| EXCERPTED PASSAGE |
Europe, being today a dead political issue, serves more in British politics to illuminate character issues. The ritual and rhetoric of the debate is hardwired in every front rank politician’s brain, and this from more than a decade ago, but as the actual subject no longer matters, all opinions expressed on it do is illustrate the manner of man offering them. In this instance, the effortless hypocrisy of the Prime Minister betrays his true standing as a man of the left. For who other than someone who really had stood on a platform of advocating withdrawal could quite so self-righteously denounce others, who haven’t, for just this sin today?

| WHAT THE TASK REQUIRES |
In the passage on Europe in British politics, what does the Prime Minister's hypocrisy betray about him?

| RAW DATA |
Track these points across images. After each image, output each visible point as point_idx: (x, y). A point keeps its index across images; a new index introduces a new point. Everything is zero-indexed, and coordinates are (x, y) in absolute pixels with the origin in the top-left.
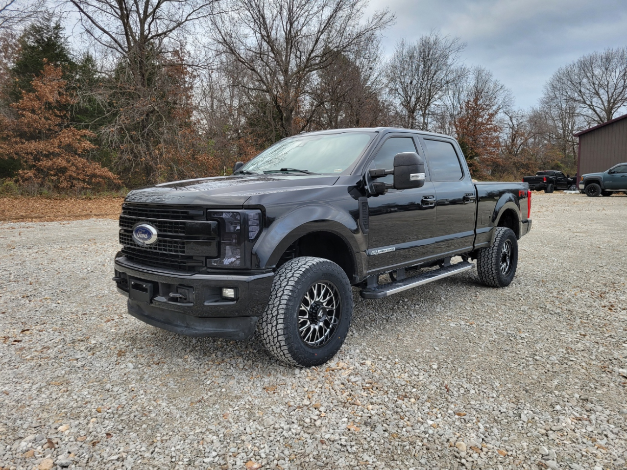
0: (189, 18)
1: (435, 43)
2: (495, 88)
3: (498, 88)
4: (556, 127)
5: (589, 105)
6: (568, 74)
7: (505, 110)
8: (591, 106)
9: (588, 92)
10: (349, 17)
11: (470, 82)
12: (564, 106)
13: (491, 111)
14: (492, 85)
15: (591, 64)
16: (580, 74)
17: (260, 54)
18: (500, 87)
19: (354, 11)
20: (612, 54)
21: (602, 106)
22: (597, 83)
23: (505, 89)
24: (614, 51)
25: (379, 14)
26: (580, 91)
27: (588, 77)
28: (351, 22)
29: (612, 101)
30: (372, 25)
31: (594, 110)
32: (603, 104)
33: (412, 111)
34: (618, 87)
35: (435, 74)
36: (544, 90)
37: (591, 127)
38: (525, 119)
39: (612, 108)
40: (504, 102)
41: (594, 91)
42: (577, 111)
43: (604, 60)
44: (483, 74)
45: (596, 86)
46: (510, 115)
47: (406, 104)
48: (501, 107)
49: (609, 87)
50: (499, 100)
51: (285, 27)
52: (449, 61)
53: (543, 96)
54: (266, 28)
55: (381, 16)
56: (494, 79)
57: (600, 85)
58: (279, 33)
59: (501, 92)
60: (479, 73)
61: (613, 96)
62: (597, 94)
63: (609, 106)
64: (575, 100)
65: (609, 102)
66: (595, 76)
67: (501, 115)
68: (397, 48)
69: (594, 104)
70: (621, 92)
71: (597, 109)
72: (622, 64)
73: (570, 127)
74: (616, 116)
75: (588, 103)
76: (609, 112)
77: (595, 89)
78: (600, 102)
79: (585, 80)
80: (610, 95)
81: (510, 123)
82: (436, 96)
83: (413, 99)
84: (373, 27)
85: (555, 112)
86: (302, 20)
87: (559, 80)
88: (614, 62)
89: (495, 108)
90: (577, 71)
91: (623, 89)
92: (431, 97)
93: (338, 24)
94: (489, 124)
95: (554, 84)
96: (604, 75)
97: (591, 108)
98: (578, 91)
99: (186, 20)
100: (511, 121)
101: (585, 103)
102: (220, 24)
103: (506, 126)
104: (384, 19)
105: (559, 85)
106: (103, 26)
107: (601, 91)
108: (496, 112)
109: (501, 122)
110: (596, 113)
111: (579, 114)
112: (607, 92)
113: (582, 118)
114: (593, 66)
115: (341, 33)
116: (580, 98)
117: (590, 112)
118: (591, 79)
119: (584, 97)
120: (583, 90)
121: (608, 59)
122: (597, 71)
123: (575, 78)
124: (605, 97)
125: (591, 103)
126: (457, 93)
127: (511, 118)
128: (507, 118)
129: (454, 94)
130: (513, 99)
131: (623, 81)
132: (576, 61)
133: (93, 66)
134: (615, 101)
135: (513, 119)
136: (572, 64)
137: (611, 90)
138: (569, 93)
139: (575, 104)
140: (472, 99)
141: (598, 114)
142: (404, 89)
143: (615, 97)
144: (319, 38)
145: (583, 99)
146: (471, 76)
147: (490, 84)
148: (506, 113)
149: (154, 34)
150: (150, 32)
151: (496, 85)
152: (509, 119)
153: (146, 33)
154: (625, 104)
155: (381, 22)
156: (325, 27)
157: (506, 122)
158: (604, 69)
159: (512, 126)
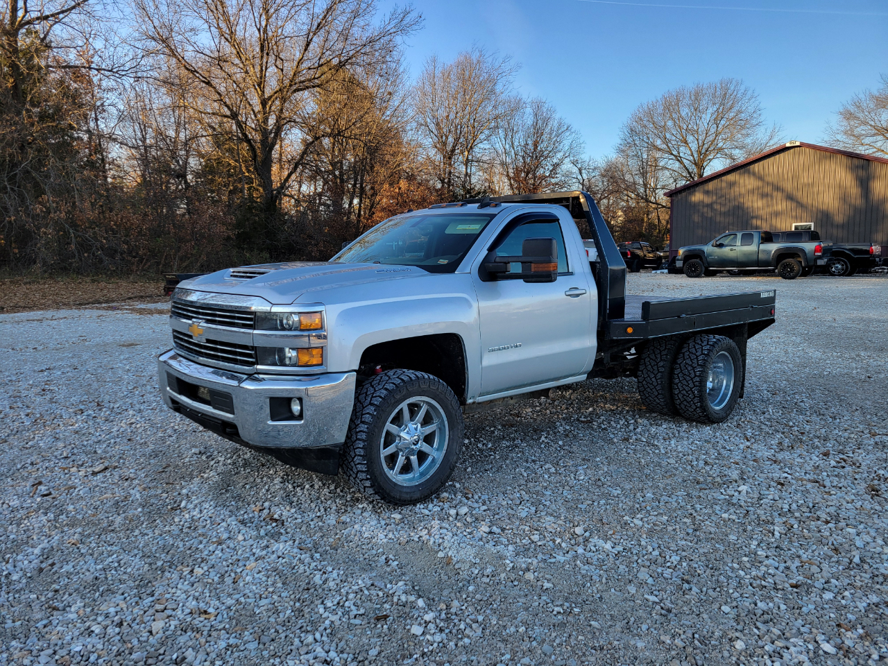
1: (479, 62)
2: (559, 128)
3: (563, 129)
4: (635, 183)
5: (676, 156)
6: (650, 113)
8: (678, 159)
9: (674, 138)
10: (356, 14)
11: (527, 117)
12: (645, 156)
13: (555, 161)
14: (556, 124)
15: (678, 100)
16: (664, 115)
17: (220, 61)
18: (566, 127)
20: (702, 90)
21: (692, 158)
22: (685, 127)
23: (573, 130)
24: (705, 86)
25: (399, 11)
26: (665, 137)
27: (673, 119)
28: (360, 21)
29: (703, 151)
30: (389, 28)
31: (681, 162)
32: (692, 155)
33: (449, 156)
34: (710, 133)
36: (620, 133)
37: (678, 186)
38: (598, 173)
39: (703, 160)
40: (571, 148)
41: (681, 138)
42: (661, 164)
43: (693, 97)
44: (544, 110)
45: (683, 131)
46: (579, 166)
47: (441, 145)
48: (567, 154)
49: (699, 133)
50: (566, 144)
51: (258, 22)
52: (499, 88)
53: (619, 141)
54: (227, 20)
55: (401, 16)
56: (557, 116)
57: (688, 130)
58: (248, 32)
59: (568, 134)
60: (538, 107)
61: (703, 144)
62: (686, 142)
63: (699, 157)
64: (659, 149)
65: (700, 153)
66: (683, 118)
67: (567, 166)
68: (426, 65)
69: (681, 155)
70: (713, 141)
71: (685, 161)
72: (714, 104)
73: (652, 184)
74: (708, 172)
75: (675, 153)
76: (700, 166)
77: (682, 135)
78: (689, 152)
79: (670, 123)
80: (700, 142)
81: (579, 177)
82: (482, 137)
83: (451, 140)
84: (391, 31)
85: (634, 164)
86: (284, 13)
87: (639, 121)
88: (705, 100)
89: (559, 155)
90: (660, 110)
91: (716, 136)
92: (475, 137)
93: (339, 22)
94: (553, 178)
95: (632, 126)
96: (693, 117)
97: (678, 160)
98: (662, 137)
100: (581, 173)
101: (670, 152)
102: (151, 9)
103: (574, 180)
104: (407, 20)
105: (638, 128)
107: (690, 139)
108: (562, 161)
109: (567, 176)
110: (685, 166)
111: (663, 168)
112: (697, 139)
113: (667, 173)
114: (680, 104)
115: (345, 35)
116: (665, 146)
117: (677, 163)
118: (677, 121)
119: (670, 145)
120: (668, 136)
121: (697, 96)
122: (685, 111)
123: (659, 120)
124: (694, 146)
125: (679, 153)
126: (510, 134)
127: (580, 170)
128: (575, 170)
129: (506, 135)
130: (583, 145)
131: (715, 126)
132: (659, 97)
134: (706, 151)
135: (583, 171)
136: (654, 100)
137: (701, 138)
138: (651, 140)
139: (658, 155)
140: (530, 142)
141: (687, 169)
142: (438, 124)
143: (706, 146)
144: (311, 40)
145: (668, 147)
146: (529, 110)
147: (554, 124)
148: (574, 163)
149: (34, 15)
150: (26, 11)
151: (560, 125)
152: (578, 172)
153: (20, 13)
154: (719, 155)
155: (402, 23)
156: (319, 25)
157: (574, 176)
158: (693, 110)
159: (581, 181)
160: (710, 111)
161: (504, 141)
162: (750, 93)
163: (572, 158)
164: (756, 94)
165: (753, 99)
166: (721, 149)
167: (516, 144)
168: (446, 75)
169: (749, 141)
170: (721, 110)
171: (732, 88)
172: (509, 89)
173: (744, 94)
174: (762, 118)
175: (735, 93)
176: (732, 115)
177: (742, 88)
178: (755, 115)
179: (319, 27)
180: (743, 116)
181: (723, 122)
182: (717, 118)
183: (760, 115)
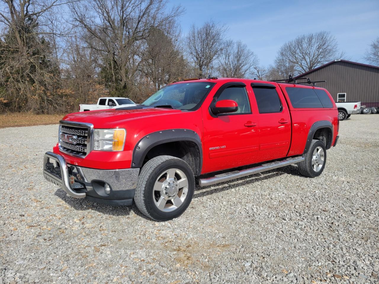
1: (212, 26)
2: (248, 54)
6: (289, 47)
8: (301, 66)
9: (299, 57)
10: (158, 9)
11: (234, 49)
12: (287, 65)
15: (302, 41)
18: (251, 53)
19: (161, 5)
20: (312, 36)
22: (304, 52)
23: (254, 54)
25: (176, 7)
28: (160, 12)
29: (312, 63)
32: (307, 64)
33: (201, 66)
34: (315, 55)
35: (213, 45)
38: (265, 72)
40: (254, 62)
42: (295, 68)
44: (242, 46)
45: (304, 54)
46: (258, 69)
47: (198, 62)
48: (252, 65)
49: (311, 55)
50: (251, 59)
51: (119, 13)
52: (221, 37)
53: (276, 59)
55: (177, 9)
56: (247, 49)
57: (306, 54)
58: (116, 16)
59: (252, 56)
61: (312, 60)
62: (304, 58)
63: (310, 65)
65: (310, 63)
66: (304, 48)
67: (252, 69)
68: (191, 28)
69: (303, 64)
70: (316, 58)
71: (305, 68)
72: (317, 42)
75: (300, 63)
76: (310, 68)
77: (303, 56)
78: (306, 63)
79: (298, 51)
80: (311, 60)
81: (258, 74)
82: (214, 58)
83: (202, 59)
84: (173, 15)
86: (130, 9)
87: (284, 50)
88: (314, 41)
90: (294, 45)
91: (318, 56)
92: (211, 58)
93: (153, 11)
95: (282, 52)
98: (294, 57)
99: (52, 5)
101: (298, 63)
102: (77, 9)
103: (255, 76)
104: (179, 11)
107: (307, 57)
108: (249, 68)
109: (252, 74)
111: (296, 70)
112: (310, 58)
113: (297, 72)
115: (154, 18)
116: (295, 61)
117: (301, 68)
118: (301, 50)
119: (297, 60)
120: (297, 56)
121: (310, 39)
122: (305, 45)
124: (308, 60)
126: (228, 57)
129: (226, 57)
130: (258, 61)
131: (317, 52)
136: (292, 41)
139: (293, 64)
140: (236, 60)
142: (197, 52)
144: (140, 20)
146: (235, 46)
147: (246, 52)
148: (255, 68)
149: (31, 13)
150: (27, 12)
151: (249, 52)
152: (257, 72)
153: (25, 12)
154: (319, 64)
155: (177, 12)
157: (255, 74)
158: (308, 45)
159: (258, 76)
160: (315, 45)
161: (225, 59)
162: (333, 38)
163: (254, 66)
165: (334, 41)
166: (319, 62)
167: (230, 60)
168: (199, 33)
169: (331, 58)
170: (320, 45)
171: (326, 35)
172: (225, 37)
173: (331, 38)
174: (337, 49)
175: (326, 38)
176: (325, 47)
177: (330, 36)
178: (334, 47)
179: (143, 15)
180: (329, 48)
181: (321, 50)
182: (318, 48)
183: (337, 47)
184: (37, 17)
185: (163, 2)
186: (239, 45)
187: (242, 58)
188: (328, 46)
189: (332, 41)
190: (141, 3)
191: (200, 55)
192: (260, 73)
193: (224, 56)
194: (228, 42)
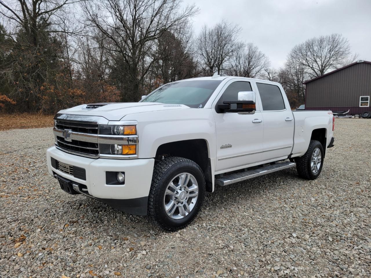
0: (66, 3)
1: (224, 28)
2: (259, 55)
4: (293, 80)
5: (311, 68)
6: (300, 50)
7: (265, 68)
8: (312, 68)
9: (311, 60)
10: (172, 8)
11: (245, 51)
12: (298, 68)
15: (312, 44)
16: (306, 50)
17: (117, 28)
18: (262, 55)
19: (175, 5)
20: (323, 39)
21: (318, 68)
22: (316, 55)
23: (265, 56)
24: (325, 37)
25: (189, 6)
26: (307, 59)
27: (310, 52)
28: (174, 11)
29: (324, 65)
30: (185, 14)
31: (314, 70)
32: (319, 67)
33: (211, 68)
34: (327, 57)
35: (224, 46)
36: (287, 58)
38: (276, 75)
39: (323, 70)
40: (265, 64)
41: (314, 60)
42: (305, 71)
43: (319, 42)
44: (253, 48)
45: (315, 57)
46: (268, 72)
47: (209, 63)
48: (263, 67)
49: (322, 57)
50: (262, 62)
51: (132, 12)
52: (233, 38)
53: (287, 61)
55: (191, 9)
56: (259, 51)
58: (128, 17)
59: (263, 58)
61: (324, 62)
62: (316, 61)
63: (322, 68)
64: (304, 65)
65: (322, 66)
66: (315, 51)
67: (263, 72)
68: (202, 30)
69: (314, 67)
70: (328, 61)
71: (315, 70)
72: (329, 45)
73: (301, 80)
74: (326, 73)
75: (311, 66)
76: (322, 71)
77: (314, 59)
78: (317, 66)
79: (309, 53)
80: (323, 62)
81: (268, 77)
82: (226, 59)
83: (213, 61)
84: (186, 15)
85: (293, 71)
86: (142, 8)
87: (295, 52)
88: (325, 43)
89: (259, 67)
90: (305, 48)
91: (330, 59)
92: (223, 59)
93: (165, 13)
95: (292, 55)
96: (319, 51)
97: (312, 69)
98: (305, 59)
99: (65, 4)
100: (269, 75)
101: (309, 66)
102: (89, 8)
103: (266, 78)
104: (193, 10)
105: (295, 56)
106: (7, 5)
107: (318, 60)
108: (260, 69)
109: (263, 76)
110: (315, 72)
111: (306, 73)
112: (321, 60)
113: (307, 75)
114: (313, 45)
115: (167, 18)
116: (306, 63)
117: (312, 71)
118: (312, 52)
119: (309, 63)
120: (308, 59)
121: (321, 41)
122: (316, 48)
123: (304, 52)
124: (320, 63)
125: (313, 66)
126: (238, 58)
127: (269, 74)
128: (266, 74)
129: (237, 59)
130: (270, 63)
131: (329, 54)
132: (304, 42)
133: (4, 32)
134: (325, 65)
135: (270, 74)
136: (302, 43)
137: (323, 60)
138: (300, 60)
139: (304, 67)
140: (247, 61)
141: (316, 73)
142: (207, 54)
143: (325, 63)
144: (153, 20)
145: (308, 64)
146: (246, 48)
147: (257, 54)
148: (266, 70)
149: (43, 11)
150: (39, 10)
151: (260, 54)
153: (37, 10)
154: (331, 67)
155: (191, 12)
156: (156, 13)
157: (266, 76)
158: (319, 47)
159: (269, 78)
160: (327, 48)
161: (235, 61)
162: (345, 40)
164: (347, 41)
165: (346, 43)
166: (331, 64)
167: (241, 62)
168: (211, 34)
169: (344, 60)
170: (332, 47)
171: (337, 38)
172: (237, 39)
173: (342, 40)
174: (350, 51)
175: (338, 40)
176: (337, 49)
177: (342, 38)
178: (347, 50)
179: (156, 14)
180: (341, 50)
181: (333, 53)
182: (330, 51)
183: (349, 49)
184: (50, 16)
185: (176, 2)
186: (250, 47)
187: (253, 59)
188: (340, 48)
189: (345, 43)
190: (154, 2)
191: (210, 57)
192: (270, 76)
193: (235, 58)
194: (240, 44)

| WRITTEN ANSWER |
It betrays his true standing as a man of the left.